**EXERCISE REQUIREMENTS**. Without any pictures, retype exactly the lines that begin at the one holding "estoque_atualizado, MANJAR SERVICOS: 408" and end at the last line of the data below.

___ MATERIAL FOR THIS TASK ___

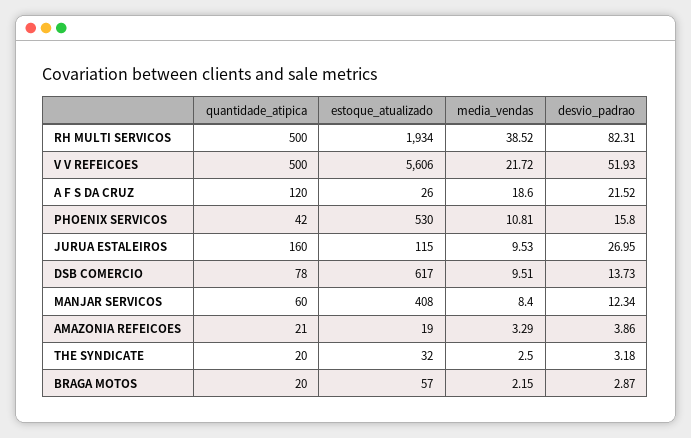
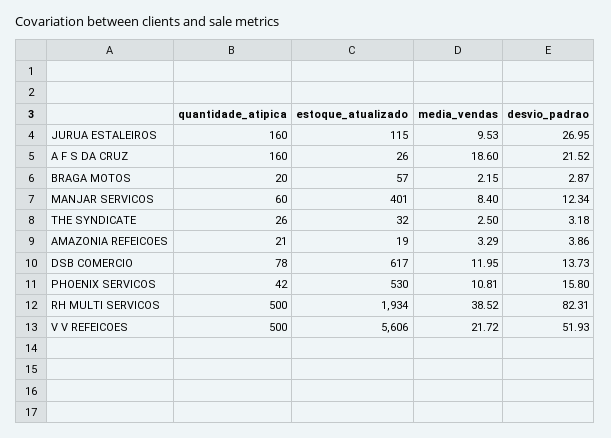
quantidade_atipica, A F S DA CRUZ: 120 -> 160
media_vendas, DSB COMERCIO: 9.51 -> 11.95
estoque_atualizado, MANJAR SERVICOS: 408 -> 401
quantidade_atipica, THE SYNDICATE: 20 -> 26

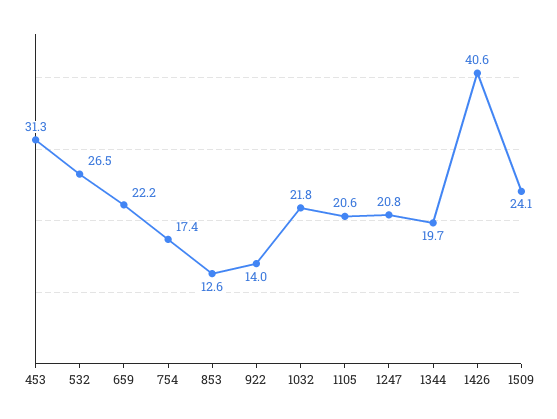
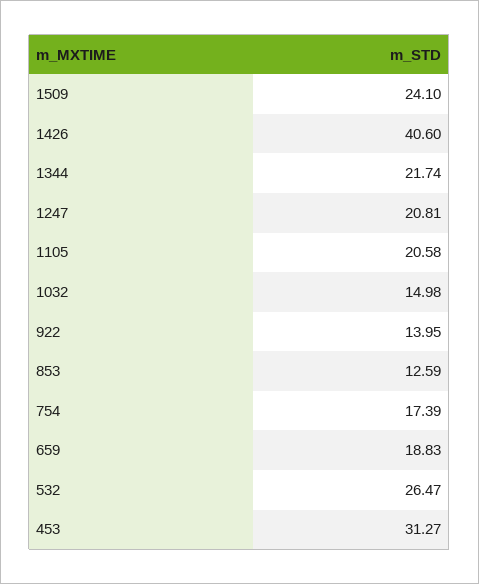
659: 22.2 -> 18.83
1032: 21.8 -> 14.98
1344: 19.7 -> 21.74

___

**RESPONSE BOX**.
estoque_atualizado, MANJAR SERVICOS: 408 -> 401
quantidade_atipica, THE SYNDICATE: 20 -> 26

659: 22.2 -> 18.83
1032: 21.8 -> 14.98
1344: 19.7 -> 21.74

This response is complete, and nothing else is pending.